While it would be easy to slam the game, it must be said that this is typical of a game for the Atari. Remember when we discussed cave art work? Well, E.T. is the equivalent of a cave painting for video games. Some people admire cave painting in their effort to depict reality with limited resources. The same can be said of E.T. it’s best appreciated as a relic there to be discover and experienced. While it can be a frustrating experience, this should in no way be a reason to not consider it art. Indeed, some of our most cherished artifacts prove to be frustrating. Just watch Terrence Mallick’s The Tree of Life. More so, like most art, the frustration can actually pay off. E.T.‘s high bar for gameplay can certainly be rewarding. Believe it or not, the game is actually beatable.

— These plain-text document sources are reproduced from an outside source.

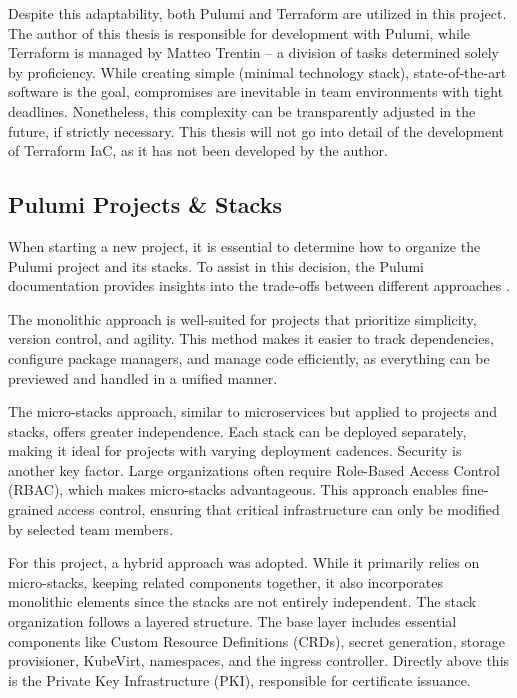 Despite this adaptability, both Pulumi and Terraform are utilized in this project. The author of this thesis is responsible for development with Pulumi, while Terraform is managed by Matteo Trentin -- a division of tasks determined solely by proficiency. While creating simple (minimal technology stack), state-of-the-art software is the goal, compromises are inevitable in team environments with tight deadlines. Nonetheless, this complexity can be transparently adjusted in the future, if strictly necessary. This thesis will not go into detail of the development of Terraform IaC, as it has not been developed by the author.

\subsection{Pulumi Projects \& Stacks}
When starting a new project, it is essential to determine how to organize the Pulumi project and its stacks. To assist in this decision, the Pulumi documentation provides insights into the trade-offs between different approaches \Parencite{pulumiProjects2025}.

The monolithic approach is well-suited for projects that prioritize simplicity, version control, and agility. This method makes it easier to track dependencies, configure package managers, and manage code efficiently, as everything can be previewed and handled in a unified manner.

The micro-stacks approach, similar to microservices but applied to projects and stacks, offers greater independence. Each stack can be deployed separately, making it ideal for projects with varying deployment cadences. Security is another key factor. Large organizations often require Role-Based Access Control (RBAC), which makes micro-stacks advantageous. This approach enables fine-grained access control, ensuring that critical infrastructure can only be modified by selected team members.

For this project, a hybrid approach was adopted. While it primarily relies on micro-stacks, keeping related components together, it also incorporates monolithic elements since the stacks are not entirely independent. The stack organization follows a layered structure. The base layer includes essential components like Custom Resource Definitions (CRDs), secret generation, storage provisioner, KubeVirt, namespaces, and the ingress controller. Directly above this is the Private Key Infrastructure (PKI), responsible for certificate issuance.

What can be seen as annoying can actually provide catharsis in seeing E.T. succeed in going home. The joy felt in accomplishing this is something viewers of the film can only empathize with. In this aspect, the game surpasses the film. It’s also here that we can derive meaning: One should never give up hope in the face of impossible odds.
But maybe that’s not all. What can we say about what the game represents? How does it fit into the context of its form. E.T. can be seen as a symbol of the typical failure of movie tie-ins. It’s an ultimate product of rushed productions. These reasons have secured its place in the history of video games.
For all these reasons, we should call a game like E.T. the Extra-Terrestrial a work of art. No doubt, my reasoning will not end the larger debate of whether video games as whole should be called art, but consider this me throwing my hat in the ring. People will lump video games with sports and traditional games as an excuse for excluding them from the all elusive club that they call art, but I ask you, why can’t games or sports be considered art? Why do we feel compelled to create a class system and shut out other venues? Why do we take art and give it different definitions? I see this as a form of segregation. I for one reject this belief system, and encourage you to do the same.